Americans were warned not to travel during the holiday season, but LAX, among the busiest international airports in the country, remained open. On Sunday, the airport experienced the busiest travel day since the pandemic started.
Even if you trust the airline industry’s assurances that catching Covid at 35,000 ft. is unlikely because of the filtered cabin air, passengers with Covid can transmit the disease when they are on the ground. L.A.’s first Covid patient was a passenger traveling through LAX.
In March, a retired New York City surgeon with Covid traveled to L.A. and quickly spread the virus among those he came into contact with, including an assisted living facility where a 32-year-old nurse and a dozen others later died. A Covid passenger on a flight from Seoul died a day after arriving at LAX. Passengers on both flights were never alerted to their exposure, which speaks to L.A. County’s seemingly non-existent contact tracing capabilities.

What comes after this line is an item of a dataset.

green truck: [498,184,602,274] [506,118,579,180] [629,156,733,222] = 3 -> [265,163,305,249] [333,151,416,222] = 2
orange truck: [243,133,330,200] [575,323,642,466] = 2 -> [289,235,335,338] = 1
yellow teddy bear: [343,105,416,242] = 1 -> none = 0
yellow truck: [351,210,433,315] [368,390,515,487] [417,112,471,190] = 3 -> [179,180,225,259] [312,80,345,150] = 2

Of course, travel isn’t the only reason for L.A.’s Covid predicament. One can easily contract the disease at the neighborhood Costco, Home Depot, Target, Best Buy, and other big box chain stores that are allowed to remain open. It comes as no surprise that 71 staffers at my neighborhood Costco tested positive for COVID. The store was packed when I visited in early November and there was no sanitizer to wipe down the carts.
Covid precautions vary even within the same chain. Cashiers at the Whole Foods in West L.A. diligently wipe their counters after every transaction. Not so at the Whole Foods in Venice, Santa Monica, or Brentwood.

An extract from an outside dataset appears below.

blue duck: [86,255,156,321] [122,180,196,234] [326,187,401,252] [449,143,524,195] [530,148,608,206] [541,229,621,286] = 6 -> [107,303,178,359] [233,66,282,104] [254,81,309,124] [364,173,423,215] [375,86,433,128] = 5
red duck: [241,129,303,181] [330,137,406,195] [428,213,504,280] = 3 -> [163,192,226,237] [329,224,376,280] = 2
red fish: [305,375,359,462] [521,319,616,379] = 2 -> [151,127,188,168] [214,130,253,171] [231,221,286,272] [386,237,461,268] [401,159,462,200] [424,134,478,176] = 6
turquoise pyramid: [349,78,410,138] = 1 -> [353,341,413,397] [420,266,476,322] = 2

L.A. restaurants weeks ago were forced to close their outdoor seating despite little evidence that dinning outdoors was responsible for spreading the virus. But Hollywood gets the kid gloves treatment despite about 80 Covid cases believed to have resulted from various productions. The county health department merely “urged” filmmakers “to consider pausing” productions but didn’t mandate a shutdown. I love The Kominsky Method, one of the Covid spreading productions, but I can survive if the season premier is delayed.
I don’t condone, but I understand, those who challenge the stay-at-home and other Covid edicts of California’s chiseled face governor. A few weeks ago, he was photographed without a mask at an enclosed fancy-schmancy Napa restaurant hanging out with lobbyists from – you ready for this? – the California Medical Association. Leadership is by example and Newsom displayed a poor one.
Most troubling of all is this: Only about a third of California’s 1.3 million vaccine doses have been injected into patients.
Given the dire circumstances of L.A. County, one might expect hospitals and clinics would be open 24/7 administering the vaccine, as is happening in Israel where already more than 10 percent of that country’s population has been immunized. Yes, I know that Israel’s population is a fraction of California’s, but I’m confident that if Newsom asked the Israelis to oversee California’s inoculation program, they’d do a much better job than he’s doing.
It seems clear to me that California has but two choices: We go the way of Australia’s Victoria and shut the place down entirely until the virus is eradicated or ease up on the restrictions. The state’s half-assed measures clearly aren’t working.